■ Source text:
The duties demanded of the German League of Girls (BDM) were regular attendance at club premises and camps run by the Nazi Party. All girls in the BDM were told to dedicate themselves to comradeship, service and physical fitness for motherhood. Members of the BDM had to take the oath: "I promise always to do my duty in the Hitler Youth, in love and loyalty to the Führer." Other mottos she was taught included: "Führer, let's have your orders, we are following you!", "Remember that you are a German!" and "One Reich, one people, one Führer!".

Primary Sources

Adolf Hitler addresses the German people on radio on 31st January, 1933
(Source 1) Poster, League of German Girls in the Hitler Youth (c. 1936)

 

(Source 2) Richard Grunberger, A Social History of the Third Reich (1971)

The Bund Deutscher Mädel (German League of Girls) was the female counterpart of the Hitler Youth. Up to the age of fourteen girls were known as Young Girls (Jungmädel) and from seventeen to twenty-one they formed a special voluntary organization called Faith and Beauty (Glaube und Schonheit). The duties demanded of Jungmädel were regular attendance at club premises and sports meetings, participation in journeys and camp life...

They were trained in Spartan severity, taught to do without cosmetics, to dress in the simplest manner, to display no individual vanity, to sleep on hard beds, and to forgo all culinary delicacies; the ideal image of those broad-hipped figures, unencumbered by corsets, was one of radiant blondeness, crowned by hair arranged in a bun or braided into a coronet of plaits. As a negative counter-image Nazi propaganda projected the combative, man-hating suffragettes of other countries...

The ideal German League of Girls type exemplified early nineteenth-century notions of what constituted the essence of maidenhood. Girls who infringed the code by perming their hair instead of wearing plaits or the 'Grechen' wreath of braids had it ceremoniously shaved off as punishment.

(Source 3) Christa Wolf, Patterns of Childhood (1976)

■ Records provided:
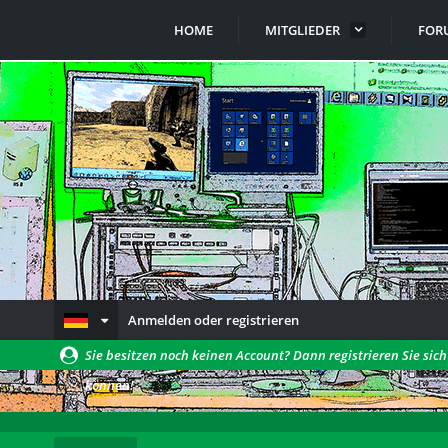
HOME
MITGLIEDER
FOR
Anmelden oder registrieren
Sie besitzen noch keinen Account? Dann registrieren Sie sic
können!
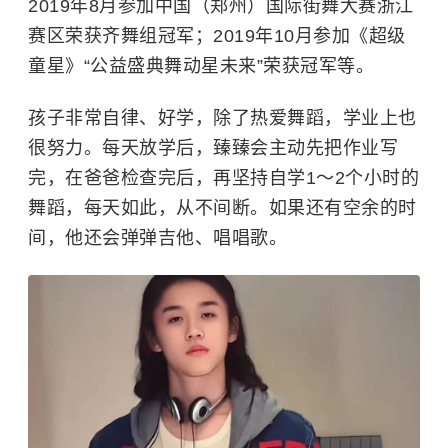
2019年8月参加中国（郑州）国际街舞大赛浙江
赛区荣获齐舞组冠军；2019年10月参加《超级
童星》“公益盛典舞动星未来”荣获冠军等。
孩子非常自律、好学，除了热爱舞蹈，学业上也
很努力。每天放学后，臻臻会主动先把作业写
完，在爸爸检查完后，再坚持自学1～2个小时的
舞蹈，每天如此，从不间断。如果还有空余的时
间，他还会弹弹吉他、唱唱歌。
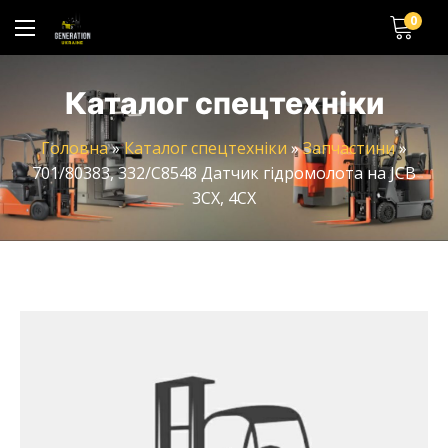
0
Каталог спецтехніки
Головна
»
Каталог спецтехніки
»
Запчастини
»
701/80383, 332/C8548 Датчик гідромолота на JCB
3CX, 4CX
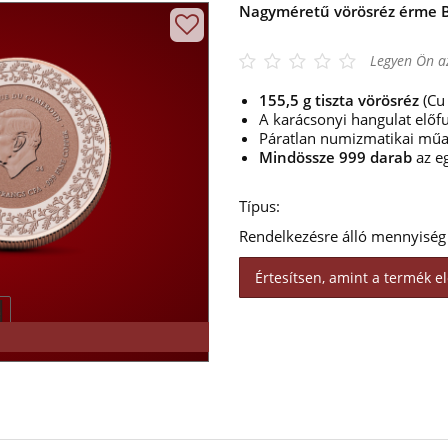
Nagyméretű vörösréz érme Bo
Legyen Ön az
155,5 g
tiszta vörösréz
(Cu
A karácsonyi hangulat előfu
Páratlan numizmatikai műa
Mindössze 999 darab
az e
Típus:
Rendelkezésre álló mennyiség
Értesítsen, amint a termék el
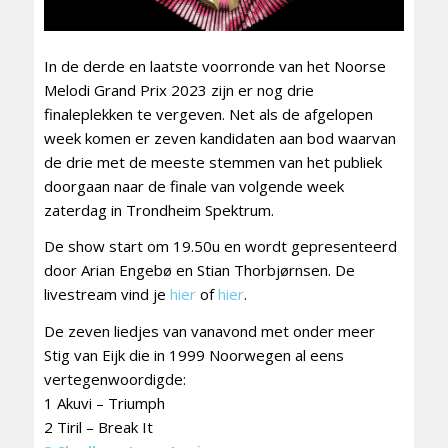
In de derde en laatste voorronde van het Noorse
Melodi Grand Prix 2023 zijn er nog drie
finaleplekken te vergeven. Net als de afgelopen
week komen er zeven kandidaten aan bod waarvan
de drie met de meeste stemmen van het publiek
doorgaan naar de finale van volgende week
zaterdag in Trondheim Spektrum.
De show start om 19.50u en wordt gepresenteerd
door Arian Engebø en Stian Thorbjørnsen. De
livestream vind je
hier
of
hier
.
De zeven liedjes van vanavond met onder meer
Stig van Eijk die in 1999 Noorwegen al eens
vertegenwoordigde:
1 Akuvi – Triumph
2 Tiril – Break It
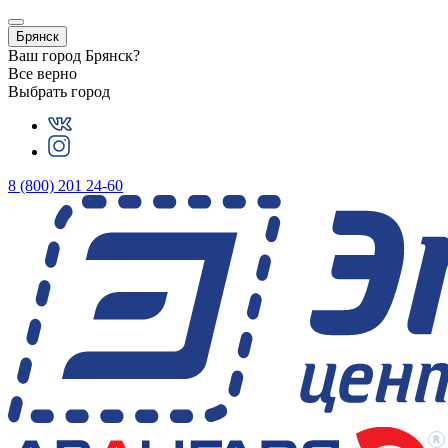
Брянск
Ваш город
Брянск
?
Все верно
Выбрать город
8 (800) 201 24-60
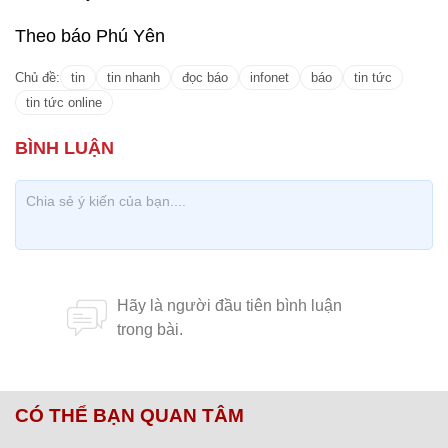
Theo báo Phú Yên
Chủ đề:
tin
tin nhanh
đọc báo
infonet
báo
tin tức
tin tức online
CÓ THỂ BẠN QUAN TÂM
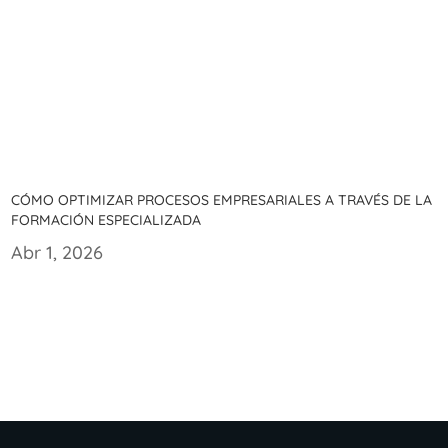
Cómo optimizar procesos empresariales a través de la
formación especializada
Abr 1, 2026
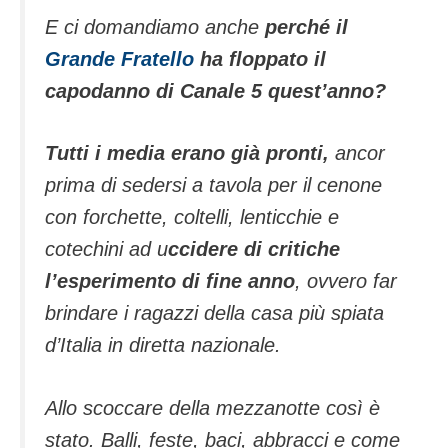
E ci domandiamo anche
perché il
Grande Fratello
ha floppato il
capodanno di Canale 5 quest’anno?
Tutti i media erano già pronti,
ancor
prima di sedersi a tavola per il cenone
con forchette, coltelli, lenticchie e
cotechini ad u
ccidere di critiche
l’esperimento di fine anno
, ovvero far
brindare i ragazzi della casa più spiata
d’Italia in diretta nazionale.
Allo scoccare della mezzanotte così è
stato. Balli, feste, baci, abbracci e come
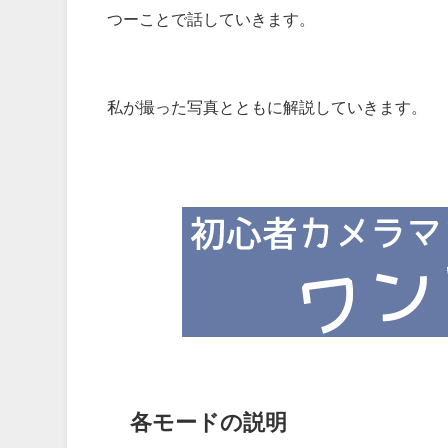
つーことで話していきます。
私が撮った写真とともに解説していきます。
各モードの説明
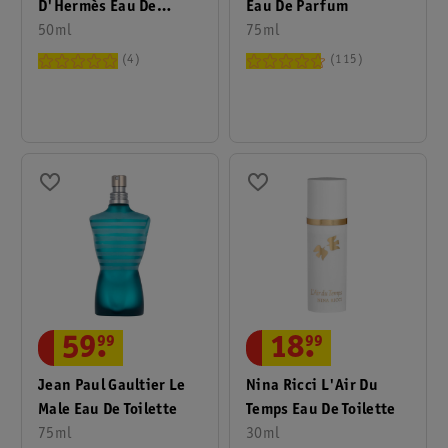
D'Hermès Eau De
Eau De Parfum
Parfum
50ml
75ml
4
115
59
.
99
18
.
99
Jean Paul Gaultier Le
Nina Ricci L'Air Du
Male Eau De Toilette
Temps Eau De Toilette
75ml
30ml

■ Task instructions:
a – Using the passage on the League of German Girls, answer each question in a single line:
(i) To what three things were all girls in the BDM told to dedicate themselves?
(ii) What name was given to the voluntary organization for girls from seventeen to twenty-one?
(iii) What happened to girls who permed their hair instead of wearing plaits or the wreath of braids?
b – Extend the passage on the League of German Girls, carrying it on from its final line.

■ Your responses:
a –
(i) Comradeship, service and physical fitness for motherhood.
(ii) Faith and Beauty (Glaube und Schonheit).
(iii) Their hair was ceremoniously shaved off as punishment.

b –
In the Jungmädel camp, the leader or her deputies inspect the dormitory, the chests of drawers, the washrooms, every morning. One time the hairbrush of a squad leader was publicly displayed because it was full of long hairs. That was no way for a hair-brush to look if it belonged to a Jungmädel leader, the camp leader said in the evening roll call." From that moment on Christa "hid her hair-brush in the soap compartment of her trunk, because she couldn't manage to pick every last hair from her brush... because she didn't want the camp leader, of all people, to dislike her.

(Source 4) Martha Dodd, My Years in Germany (1939)

Young girls from the age of ten onward were taken into organizations where they were taught only two things: to take care of their bodies so they could bear as many children as the state needed and to be loyal to National Socialism. Though the Nazis have been forced to recognize, through the lack of men, that not all women can get married. Huge marriage loans are floated every year whereby the contracting parties can borrow substantial sums from the government to be repaid slowly or to be cancelled entirely upon the birth of enough children. Birth control information is frowned on and practically forbidden.

Adolf Hitler addresses the German people on radio on 31st January, 1933
(Source 5) A group of German League of Girls with Adolf Hitler (c. 1934)

 

(Source 6) Renate Finckh, In Conversation with Heike Mundzeck (1982)

At home no one really had time for me... at the BDM I finally found an emotional home, a safe refuge, and shortly thereafter also a space in which I was valued... I was filled with pride and joy that someone needed me for a higher purpose.... We Hitler girls belonged together, we formed an elite within the German Volk community.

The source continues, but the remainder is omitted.